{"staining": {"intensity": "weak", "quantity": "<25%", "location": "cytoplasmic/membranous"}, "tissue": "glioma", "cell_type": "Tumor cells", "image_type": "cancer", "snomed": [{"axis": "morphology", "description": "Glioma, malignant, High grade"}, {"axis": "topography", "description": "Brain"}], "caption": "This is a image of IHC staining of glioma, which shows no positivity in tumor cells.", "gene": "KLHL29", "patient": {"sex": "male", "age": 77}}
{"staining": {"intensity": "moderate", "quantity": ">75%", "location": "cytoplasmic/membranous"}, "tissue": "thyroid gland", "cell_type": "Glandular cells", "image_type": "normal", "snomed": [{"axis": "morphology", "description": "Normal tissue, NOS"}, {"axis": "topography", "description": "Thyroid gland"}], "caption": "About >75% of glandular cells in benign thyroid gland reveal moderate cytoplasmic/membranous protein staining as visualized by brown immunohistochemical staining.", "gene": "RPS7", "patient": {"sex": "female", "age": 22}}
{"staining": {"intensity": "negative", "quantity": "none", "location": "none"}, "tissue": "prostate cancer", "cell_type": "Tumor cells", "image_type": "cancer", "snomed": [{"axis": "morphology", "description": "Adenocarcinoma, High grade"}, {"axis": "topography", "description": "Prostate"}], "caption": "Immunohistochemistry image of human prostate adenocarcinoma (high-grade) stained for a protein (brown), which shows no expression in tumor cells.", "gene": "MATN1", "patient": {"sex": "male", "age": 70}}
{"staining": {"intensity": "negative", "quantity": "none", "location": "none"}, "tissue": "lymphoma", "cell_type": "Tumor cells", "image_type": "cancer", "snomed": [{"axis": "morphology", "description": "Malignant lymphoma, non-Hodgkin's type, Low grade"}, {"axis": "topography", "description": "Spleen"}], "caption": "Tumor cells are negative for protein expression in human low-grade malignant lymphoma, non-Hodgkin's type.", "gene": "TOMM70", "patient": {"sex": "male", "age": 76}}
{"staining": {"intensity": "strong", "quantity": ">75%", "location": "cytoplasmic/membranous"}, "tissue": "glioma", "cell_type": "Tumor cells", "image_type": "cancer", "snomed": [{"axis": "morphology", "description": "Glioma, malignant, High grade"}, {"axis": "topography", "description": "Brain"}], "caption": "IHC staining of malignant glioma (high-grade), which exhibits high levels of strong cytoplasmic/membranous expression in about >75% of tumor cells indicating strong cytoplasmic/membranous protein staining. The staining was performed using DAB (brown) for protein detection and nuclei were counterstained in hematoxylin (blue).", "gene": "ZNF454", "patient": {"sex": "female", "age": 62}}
__________________________________________________
_WORK TASK:_ Set down the whole listing again, exactly as shown above.

_TASK RESPONSE:_
{"staining": {"intensity": "weak", "quantity": "<25%", "location": "cytoplasmic/membranous"}, "tissue": "glioma", "cell_type": "Tumor cells", "image_type": "cancer", "snomed": [{"axis": "morphology", "description": "Glioma, malignant, High grade"}, {"axis": "topography", "description": "Brain"}], "caption": "This is a image of IHC staining of glioma, which shows no positivity in tumor cells.", "gene": "KLHL29", "patient": {"sex": "male", "age": 77}}
{"staining": {"intensity": "moderate", "quantity": ">75%", "location": "cytoplasmic/membranous"}, "tissue": "thyroid gland", "cell_type": "Glandular cells", "image_type": "normal", "snomed": [{"axis": "morphology", "description": "Normal tissue, NOS"}, {"axis": "topography", "description": "Thyroid gland"}], "caption": "About >75% of glandular cells in benign thyroid gland reveal moderate cytoplasmic/membranous protein staining as visualized by brown immunohistochemical staining.", "gene": "RPS7", "patient": {"sex": "female", "age": 22}}
{"staining": {"intensity": "negative", "quantity": "none", "location": "none"}, "tissue": "prostate cancer", "cell_type": "Tumor cells", "image_type": "cancer", "snomed": [{"axis": "morphology", "description": "Adenocarcinoma, High grade"}, {"axis": "topography", "description": "Prostate"}], "caption": "Immunohistochemistry image of human prostate adenocarcinoma (high-grade) stained for a protein (brown), which shows no expression in tumor cells.", "gene": "MATN1", "patient": {"sex": "male", "age": 70}}
{"staining": {"intensity": "negative", "quantity": "none", "location": "none"}, "tissue": "lymphoma", "cell_type": "Tumor cells", "image_type": "cancer", "snomed": [{"axis": "morphology", "description": "Malignant lymphoma, non-Hodgkin's type, Low grade"}, {"axis": "topography", "description": "Spleen"}], "caption": "Tumor cells are negative for protein expression in human low-grade malignant lymphoma, non-Hodgkin's type.", "gene": "TOMM70", "patient": {"sex": "male", "age": 76}}
{"staining": {"intensity": "strong", "quantity": ">75%", "location": "cytoplasmic/membranous"}, "tissue": "glioma", "cell_type": "Tumor cells", "image_type": "cancer", "snomed": [{"axis": "morphology", "description": "Glioma, malignant, High grade"}, {"axis": "topography", "description": "Brain"}], "caption": "IHC staining of malignant glioma (high-grade), which exhibits high levels of strong cytoplasmic/membranous expression in about >75% of tumor cells indicating strong cytoplasmic/membranous protein staining. The staining was performed using DAB (brown) for protein detection and nuclei were counterstained in hematoxylin (blue).", "gene": "ZNF454", "patient": {"sex": "female", "age": 62}}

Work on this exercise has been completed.